Former U.S. spy agency contractor Edward Snowden and Alan Rusbridger, editor of The Guardian on 24 September 2014 won Right Livelihood Award. The award was shared between the two.
The Right Livelihood Award is also known as Alternative Nobel prize of Sweden.
Edward Snowden was awarded for his courage and skill in revealing the unprecedented extent of state surveillance violating basic democratic processes and constitutional rights. While, Alan Rusbridger, was awarded for writing extensively on government surveillance, based on leaks of Edward Snowden.

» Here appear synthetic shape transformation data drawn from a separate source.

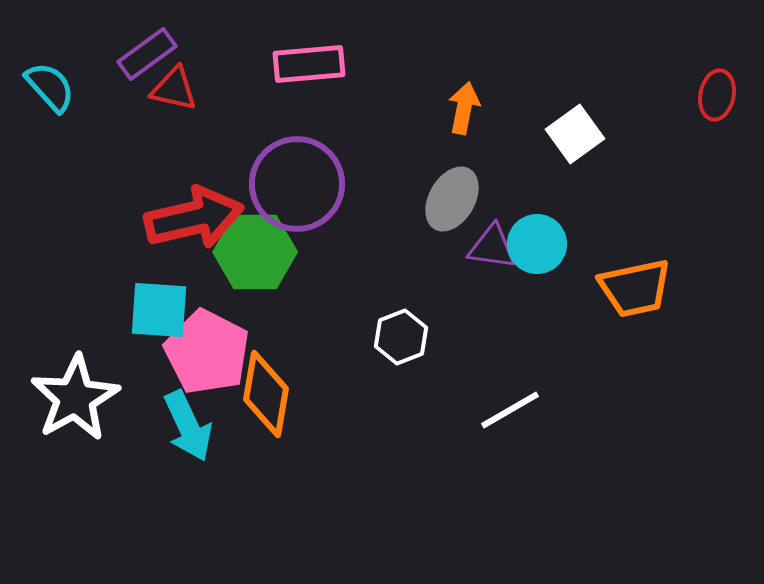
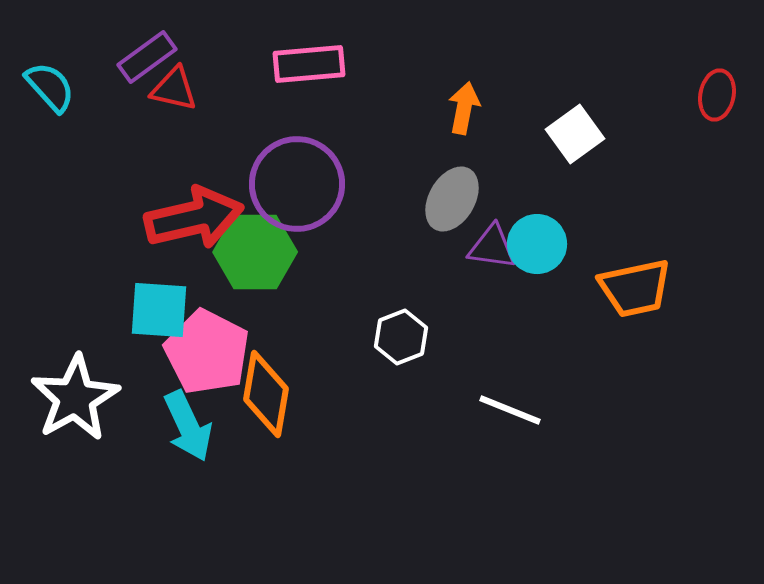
purple rectangle: moved 3 px down
white line: rotated 52 degrees clockwise
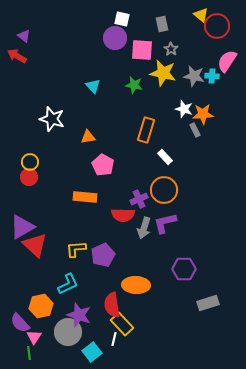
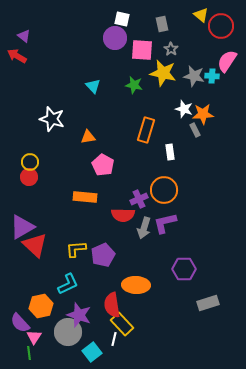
red circle at (217, 26): moved 4 px right
white rectangle at (165, 157): moved 5 px right, 5 px up; rotated 35 degrees clockwise
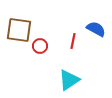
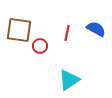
red line: moved 6 px left, 8 px up
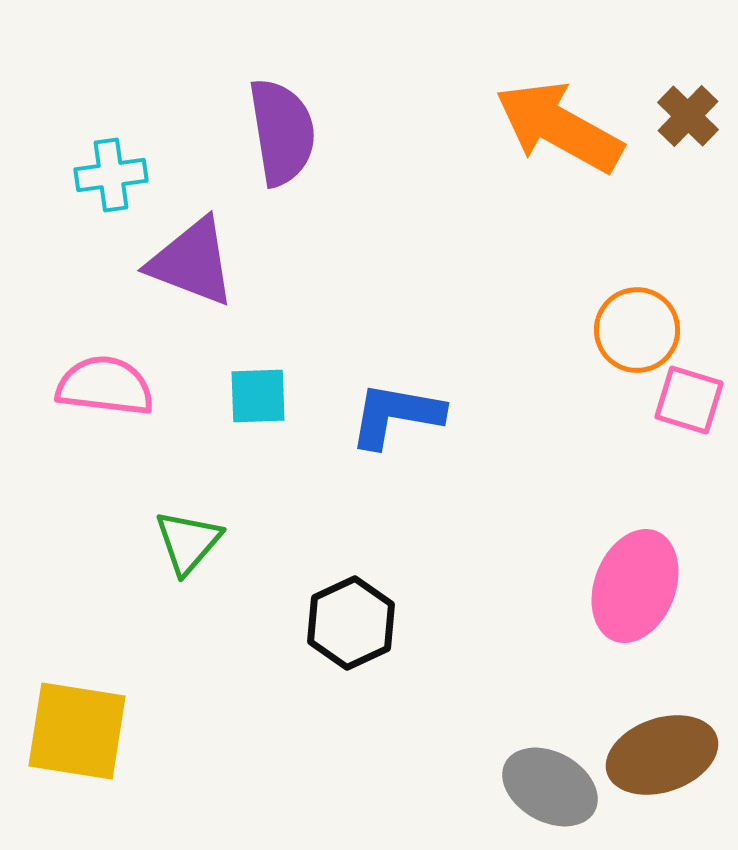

Cash prizes went to three activists from Pakistan, Sri Lanka and the US.
About Edward Snowden
Edward Snowden fled to Hong Kong and then Moscow in 2013. He is believed to have taken 1.7 million computerised documents. Those published so far revealed massive programmes run by the NSA that gathered information on emails, phone calls and Internet use by hundreds of millions of Americans.
In 2013, he was charged in the United States with theft of government property, unauthorised communication of national defence information and wilful communication of classified intelligence to an unauthorised person.
About Alan Rusbridger
Alan Rusbridger is the editor–in-chief of the UK based newspaper The Guardian.
In 2013, Rusbridger gave evidence before a Home Affairs Select Committee hearing on counterterrorism at the UK Parliament with regard to the publication of information leaked by Snowden.
About Right Livelihood Award
The Right Livelihood Award was established in 1980.
The award was given to honour and support those offering practical and exemplary answers to the most urgent challenges facing us today.
The prize money is shared among the winners, usually numbering four, and is EUR 200000. Very often one of the four laureates receives an honorary award, which means that the other three share the prize money.